By going with a more restrained increase of 137,000 barrels, the cartel “stepped carefully after witnessing how nervous the market had become,” about the possibility of even larger production increases, said Jorge León, head of geopolitical analysis at Rystad Energy, who formerly worked for the cartel. “The real test will come when fundamentals and politics shift again.”

Brent crude and West Texas Intermediate have both retreated by more than 13% this year thanks to the cartel’s production increase and concerns over a looming global oil supply glut.

Oil prices have traded within a range between $65 and $70 in the past three months, indicating relative balance between supply and demand for the world’s most important energy source.

Strategists say that multiple factors formed a price floor for oil prices. Among them are strong summer demand, aggressive Chinese stock building, and the continuing conflicts in the Middle East and between Russia and Ukraine.

Analysts from JPMorgan expect a surplus of around 2 million barrels a day for the remainder of this year and into next year. The International Energy Agency forecasts that oil supply growth will be 2.7 million barrels a day this year and 2.1 million the next, lifting an earlier estimate.
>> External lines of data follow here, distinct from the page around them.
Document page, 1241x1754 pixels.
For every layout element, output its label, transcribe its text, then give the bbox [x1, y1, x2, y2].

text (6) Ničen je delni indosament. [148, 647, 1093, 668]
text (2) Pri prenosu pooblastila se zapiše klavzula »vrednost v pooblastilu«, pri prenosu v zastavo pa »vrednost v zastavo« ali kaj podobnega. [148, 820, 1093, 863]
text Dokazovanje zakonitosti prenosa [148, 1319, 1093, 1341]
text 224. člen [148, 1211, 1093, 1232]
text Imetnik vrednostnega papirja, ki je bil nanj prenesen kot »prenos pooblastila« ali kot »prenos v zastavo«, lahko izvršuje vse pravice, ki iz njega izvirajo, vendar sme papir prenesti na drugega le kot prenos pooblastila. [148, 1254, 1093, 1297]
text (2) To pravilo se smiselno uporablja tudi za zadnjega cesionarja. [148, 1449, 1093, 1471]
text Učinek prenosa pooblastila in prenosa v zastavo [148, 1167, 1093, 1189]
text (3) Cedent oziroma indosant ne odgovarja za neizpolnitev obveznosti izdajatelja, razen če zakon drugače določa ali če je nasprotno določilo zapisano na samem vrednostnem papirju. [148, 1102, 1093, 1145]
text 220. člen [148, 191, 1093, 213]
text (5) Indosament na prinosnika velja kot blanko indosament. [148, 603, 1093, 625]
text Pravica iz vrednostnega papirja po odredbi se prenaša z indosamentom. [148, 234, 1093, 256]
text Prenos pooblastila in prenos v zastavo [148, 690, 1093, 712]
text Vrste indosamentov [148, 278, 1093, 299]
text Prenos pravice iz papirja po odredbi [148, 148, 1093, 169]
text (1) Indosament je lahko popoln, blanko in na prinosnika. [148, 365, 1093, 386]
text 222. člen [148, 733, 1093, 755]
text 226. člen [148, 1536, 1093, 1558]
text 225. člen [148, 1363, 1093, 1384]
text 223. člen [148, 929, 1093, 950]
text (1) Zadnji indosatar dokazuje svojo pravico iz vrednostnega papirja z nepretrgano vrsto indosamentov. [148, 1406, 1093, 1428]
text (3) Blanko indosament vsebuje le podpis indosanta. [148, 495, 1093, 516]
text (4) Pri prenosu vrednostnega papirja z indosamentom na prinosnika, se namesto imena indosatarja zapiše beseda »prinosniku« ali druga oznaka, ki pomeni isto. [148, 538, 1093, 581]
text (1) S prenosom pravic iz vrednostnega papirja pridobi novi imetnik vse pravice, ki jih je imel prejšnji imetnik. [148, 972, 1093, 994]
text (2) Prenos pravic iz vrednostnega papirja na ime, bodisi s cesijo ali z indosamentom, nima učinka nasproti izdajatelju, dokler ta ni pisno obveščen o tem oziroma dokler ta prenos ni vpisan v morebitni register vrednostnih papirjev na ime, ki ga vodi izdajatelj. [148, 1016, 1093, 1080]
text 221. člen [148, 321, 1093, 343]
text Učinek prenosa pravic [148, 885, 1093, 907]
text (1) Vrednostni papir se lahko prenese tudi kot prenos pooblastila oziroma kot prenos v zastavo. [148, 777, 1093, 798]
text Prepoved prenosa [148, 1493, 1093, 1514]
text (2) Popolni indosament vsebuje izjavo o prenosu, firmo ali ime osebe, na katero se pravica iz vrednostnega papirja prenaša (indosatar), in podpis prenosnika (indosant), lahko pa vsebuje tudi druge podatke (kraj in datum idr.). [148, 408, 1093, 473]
OPEC, which produces up to 40% of the world’s oil, started curtailing production in 2023, in a bid to stabilize prices when economic growth was slowing. The decision at the time drew criticism from the U.S., which accused the group of indirectly supporting Russia’s invasion of Ukraine by keeping oil prices high.

The cartel shifted course in April and started rolling back previous voluntary cuts.

The eight producers behind the voluntary cuts—Saudi Arabia, Russia, Iraq, U.A.E., Kuwait, Kazakhstan, Algeria and Oman—will next meet on Nov. 2.